September 19, 2012 —
The letter to Governor Cuomo signed by superintendent Ed Sykes and town councilman Harold Roeder of the Town of Delaware, as well as supervisor George Conklin of the Town of Fremont, makes some claims that may exist in an alternative universe, but not in the one I live in.
First, “We have studied the facts and data.” When was that done? It certainly wasn’t done in public.
Second, “All of us have had extensive interaction with our constituents.” Perhaps, if you count the few of us who attend the board meetings. No attempt by the board to take the town’s pulse was made. No surveys, no special meetings to encourage discussion. Only a promise to create a commission to study the issue, which was subverted by the letter sent with no warning to the town.
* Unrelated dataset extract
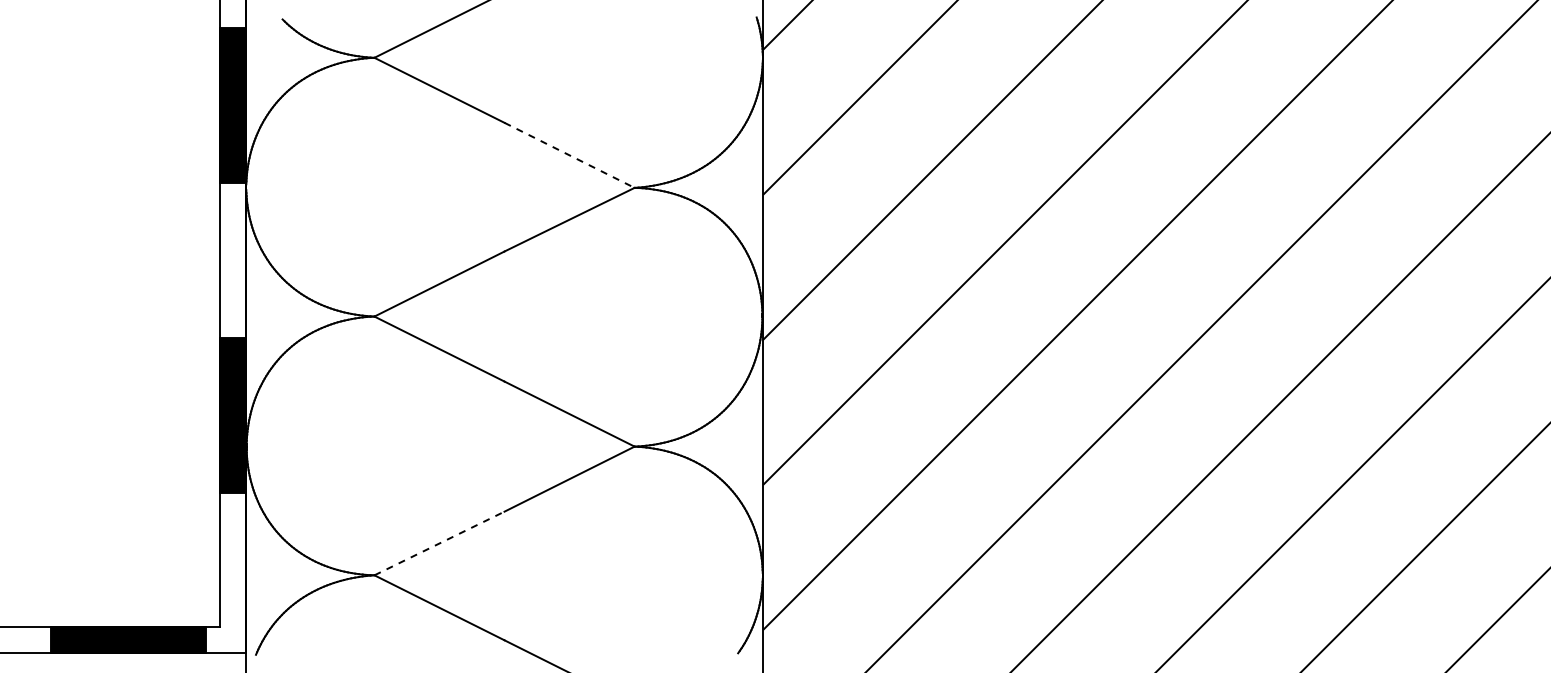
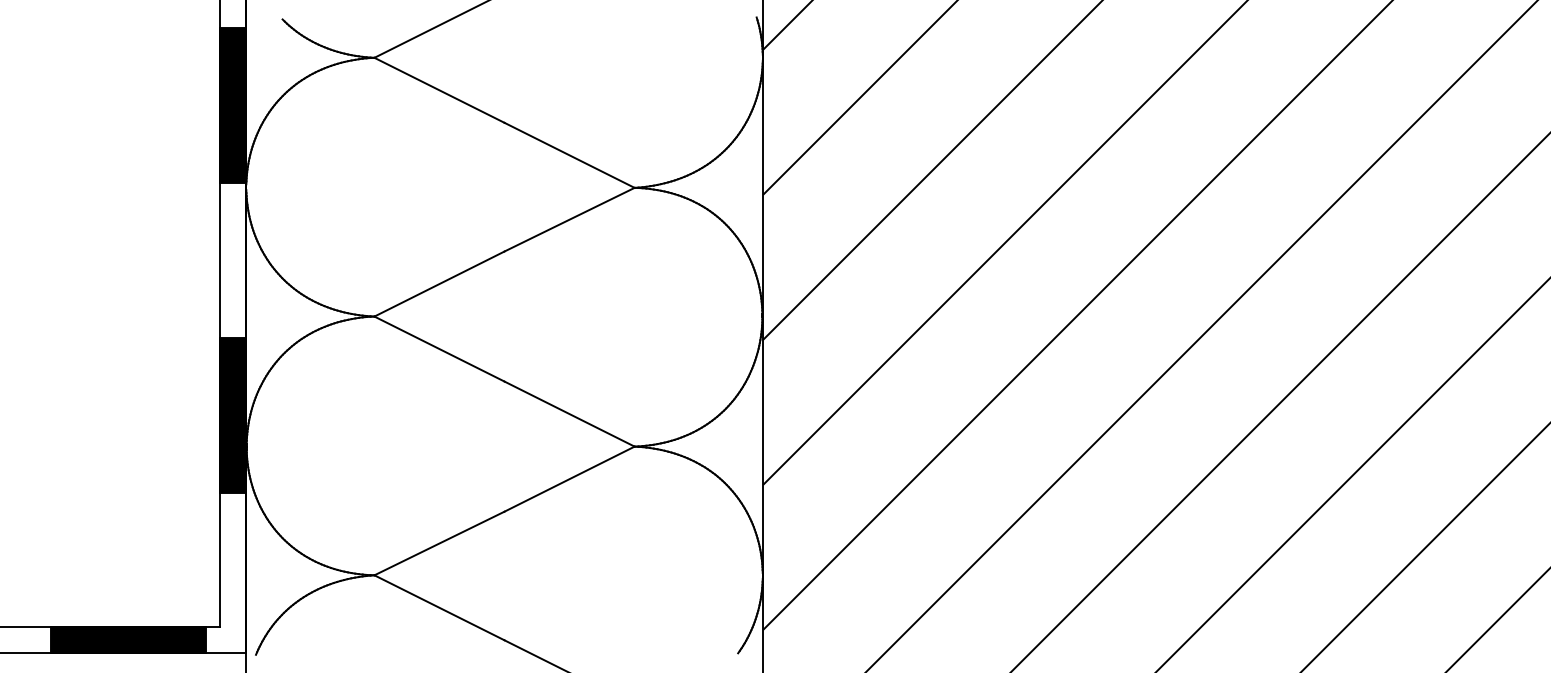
line at (569, 155): dashed -> solid
line at (439, 543): dashed -> solid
Third, a claim that those who “live far outside our communities” have “made us a target” and “simply do not care about our economic situation.” Wow, that’s a reference to the second homeowners who comprise the second largest industry in our town. They only support real estate, contractors, restaurants, nurseries and CSAs (i.e., farmers). In short, a sustainable industry that promises to grow if it isn’t killed off by the boom-and-bust gas industry.
Fourth, “on behalf of our constituents… ” True, they were elected. They defeated the “newcomer upstarts.” Not on the gas drilling issue, but on the old boy, us against them, network, e.g., a woman I canvassed who said she didn’t agree with a certain candidate on drilling but couldn’t vote against a relative.
Which raises a question about the reason for the town officials’ letter. It was Governor Cuomo stating that fracking would only take place in towns where it was wanted that prompted the board to pass the Roeder resolution. The legal shortcut may be the board’s will. But that non-binding resolution represents a majority of the board—the decision was not unanimous—not of the townspeople. If the governor is sincere in wanting the towns to decide their fracking fate, then morally the taxpayers, residents—all the stakeholders—of the town should be surveyed by the boards before issuing resolutions. The way the Roeder resolution was slipped in during public comment, not even on the agenda, and the promise of an investigative commission followed by this fait accompli letter, indicates that the board is afraid of how the town really feels, or doesn’t care. And the governor better take note of that, too.
[Roy Tedoff is a resident of Hortonville, NY, in the Town of Delaware.]